The long and short of the story is we went for a wellies walk along Norfolk’s lovely coast region, where the tide was out and the marsh lands remained full of abandoned boats. I had my four-month-old daughter in a baby carrier on my chest who was laughing away and loving every minute of it. There’s something about wearing wellies that makes you a little cocksure about where you tread and down on the banks I saw a couple of boats that I thought I would go and snap a few photos of; knowing my wellies would glide through all sorts of terrain. What I had accounted for was a sort of quick sand/cement mud, that when I turned to leave had taken hold of my welly and left me flat of my arse! What followed was a bit of panic, my wife also falling on her arse trying to save me, my baby girl screaming her head of from bashing her head on my chin, a very scared 3-year-old who was shaken with fear from what he was seeing, and a group of ‘friends’ literally belly laughing at the top of the bank as the trauma played out. I had literally made their day!
After a useless attempt to save the welly and my dignity, I gave up. I lost the welly about a foot into the ground, walked back to the car in one sock with half my body covered in mud, spent half-an-hour in a toilet naked trying to clean up with locals giving me all sorts of looks, and drove home in my boxers with my wife taking photos of me and sending it to her various WhatsApp groups to laugh even harder.
So I thought the only way to deal with this deep humiliation is to share the story, get over it and pretend there is some learning from it. The main learning is to engage your brain quicker when walking on dangerous terrain. However, I have concluded there are some deeper, more spiritual learnings if you look hard enough…
- In scary situations, remain calm. Panicking would have made the situation worse and I had a baby strapped to my chest. So before you react, take some time to think about the different choices you could make and how they will each play out.
- Your friends are arseholes (well mine were). Whilst some will try to help you, most don’t want to suffer the same fate as you, so they think about themselves whilst laughing at your misfortune. It’s something innate with humans. When the jokes on you it can feel lonely, but sometimes you have to laugh at yourself and the whole world will laugh with you.
- Humility. You need a lot of it. Someone said the one reason Donald Trump is able to be so successful is that he doesn’t feel shame. Deciding on how you deal with shame will shape you as a person. People who can’t laugh at themselves are miserable and awkward. We all have flaws, so embrace them.
- When you’re struggling for content ideas, write about the stuff that’s happening to you right now.

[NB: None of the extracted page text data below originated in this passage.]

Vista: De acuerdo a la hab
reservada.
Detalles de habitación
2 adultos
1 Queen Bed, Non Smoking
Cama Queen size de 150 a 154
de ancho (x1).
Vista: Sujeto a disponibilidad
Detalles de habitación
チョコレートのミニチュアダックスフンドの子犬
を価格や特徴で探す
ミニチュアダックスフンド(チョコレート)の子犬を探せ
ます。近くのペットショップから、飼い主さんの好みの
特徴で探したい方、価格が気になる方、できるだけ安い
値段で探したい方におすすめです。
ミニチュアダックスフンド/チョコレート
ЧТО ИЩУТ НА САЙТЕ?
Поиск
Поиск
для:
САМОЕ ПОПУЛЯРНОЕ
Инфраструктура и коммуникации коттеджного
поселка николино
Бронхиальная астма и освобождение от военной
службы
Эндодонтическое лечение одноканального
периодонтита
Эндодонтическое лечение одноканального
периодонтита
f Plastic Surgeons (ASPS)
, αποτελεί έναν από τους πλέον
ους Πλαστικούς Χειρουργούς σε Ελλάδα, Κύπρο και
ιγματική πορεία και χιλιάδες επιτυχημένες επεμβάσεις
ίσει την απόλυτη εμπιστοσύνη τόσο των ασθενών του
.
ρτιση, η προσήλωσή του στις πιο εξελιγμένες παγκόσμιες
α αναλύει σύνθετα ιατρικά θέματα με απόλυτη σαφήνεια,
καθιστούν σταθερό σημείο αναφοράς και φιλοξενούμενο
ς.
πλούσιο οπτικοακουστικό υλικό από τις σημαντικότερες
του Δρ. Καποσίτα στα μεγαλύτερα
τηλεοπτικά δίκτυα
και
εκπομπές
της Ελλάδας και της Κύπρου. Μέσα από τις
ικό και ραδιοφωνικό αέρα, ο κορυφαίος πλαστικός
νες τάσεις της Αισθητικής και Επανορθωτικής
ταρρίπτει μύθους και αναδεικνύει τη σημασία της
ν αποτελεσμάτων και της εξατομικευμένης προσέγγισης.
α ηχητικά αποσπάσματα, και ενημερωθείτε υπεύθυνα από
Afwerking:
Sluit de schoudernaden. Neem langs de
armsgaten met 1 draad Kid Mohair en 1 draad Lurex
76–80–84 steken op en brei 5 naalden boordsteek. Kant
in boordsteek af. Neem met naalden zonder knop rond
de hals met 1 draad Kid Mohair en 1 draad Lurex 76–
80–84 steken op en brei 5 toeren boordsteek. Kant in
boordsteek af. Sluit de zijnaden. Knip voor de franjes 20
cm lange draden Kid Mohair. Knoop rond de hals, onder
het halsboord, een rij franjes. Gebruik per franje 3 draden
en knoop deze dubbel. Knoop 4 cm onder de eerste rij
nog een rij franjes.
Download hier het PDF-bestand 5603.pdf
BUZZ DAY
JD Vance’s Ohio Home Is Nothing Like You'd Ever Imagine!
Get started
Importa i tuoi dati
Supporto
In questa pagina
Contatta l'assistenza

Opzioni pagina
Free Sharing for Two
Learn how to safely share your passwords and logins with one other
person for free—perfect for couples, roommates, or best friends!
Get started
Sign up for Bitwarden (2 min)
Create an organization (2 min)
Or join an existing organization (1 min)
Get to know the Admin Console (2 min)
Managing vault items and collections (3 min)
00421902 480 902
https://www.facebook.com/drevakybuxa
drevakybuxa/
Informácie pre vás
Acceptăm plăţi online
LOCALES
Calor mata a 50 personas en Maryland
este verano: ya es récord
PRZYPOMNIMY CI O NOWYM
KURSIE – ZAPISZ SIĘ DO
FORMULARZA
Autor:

Sometimes there is more value in your every day life that you give yourself credit for.
These lessons can also help you in sales, so try to apply the following:
- When sales are low, don’t panic and change tact. Review what you’re doing, seek advice and maybe the best thing to do is to keep focusing on your strategy.

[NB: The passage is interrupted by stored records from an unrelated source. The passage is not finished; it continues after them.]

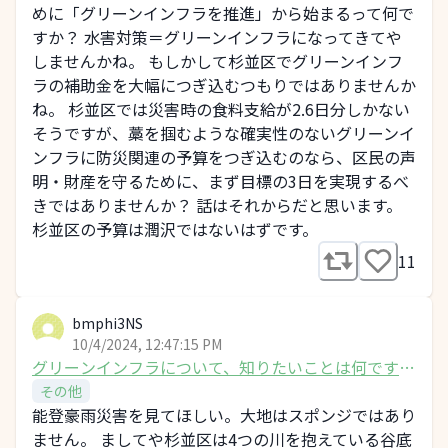
めに「グリーンインフラを推進」から始まるって何で
すか？ 水害対策＝グリーンインフラになってきてや
しませんかね。 もしかして杉並区でグリーンインフ
ラの補助金を大幅につぎ込むつもりではありませんか
ね。 杉並区では災害時の食料支給が2.6日分しかない
そうですが、藁を掴むような確実性のないグリーンイ
ンフラに防災関連の予算をつぎ込むのなら、区民の声
明・財産を守るために、まず目標の3日を実現するべ
きではありませんか？ 話はそれからだと思います。
杉並区の予算は潤沢ではないはずです。
11
bmphi3NS
10/4/2024, 12:47:15 PM
グリーンインフラについて、知りたいことは何です
か？
その他
能登豪雨災害を見てほしい。大地はスポンジではあり
ません。 ましてや杉並区は4つの川を抱えている谷底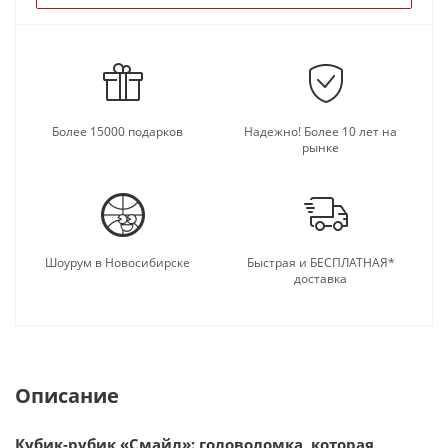
Более 15000 подарков
Надежно! Более 10 лет на
рынке
Шоурум в Новосибирске
Быстрая и БЕСПЛАТНАЯ*
доставка
Описание
Кубик-рубик «Смайл»: головоломка, которая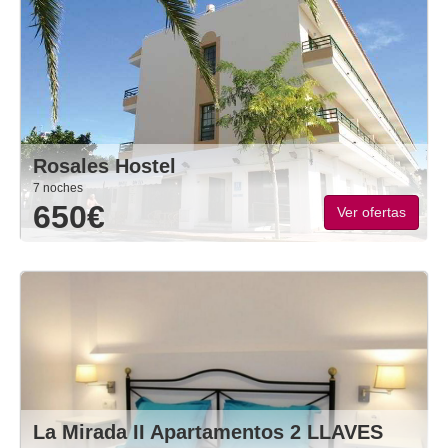
Rosales Hostel
7 noches
650€
Ver ofertas
La Mirada II Apartamentos 2 LLAVES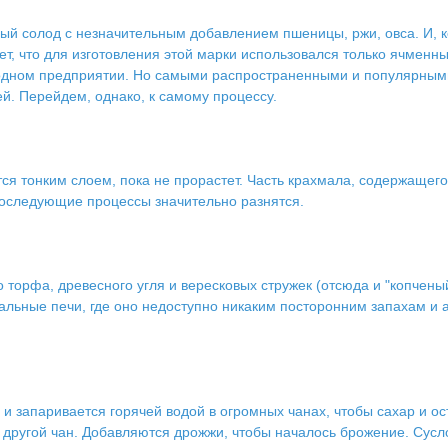
й солод с незначительным добавлением пшеницы, ржи, овса. И, ко
твует, что для изготовления этой марки использовался только ячменн
на одном предприятии. Но самыми распространенными и популярным
й. Перейдем, однако, к самому процессу.
ся тонким слоем, пока не прорастет. Часть крахмала, содержащего
последующие процессы значительно разнятся.
орфа, древесного угля и вересковых стружек (отсюда и "копченый
льные печи, где оно недоступно никаким посторонним запахам и 
 и запаривается горячей водой в огромных чанах, чтобы сахар и о
в другой чан. Добавляются дрожжи, чтобы началось брожение. Сусл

- You will get a lot of rejection in life. It’s how you bounce back, learn, improve and deal with it, that will make you the person or business you want to be.
- Find interesting ways to tell your stories and give advice by using personal content that people can relate to.
Most importantly, be safe on walks!
Any lastly, if any of you are wondering what the masterpiece photo was that I took and made it all worthwhile; it’s the header image.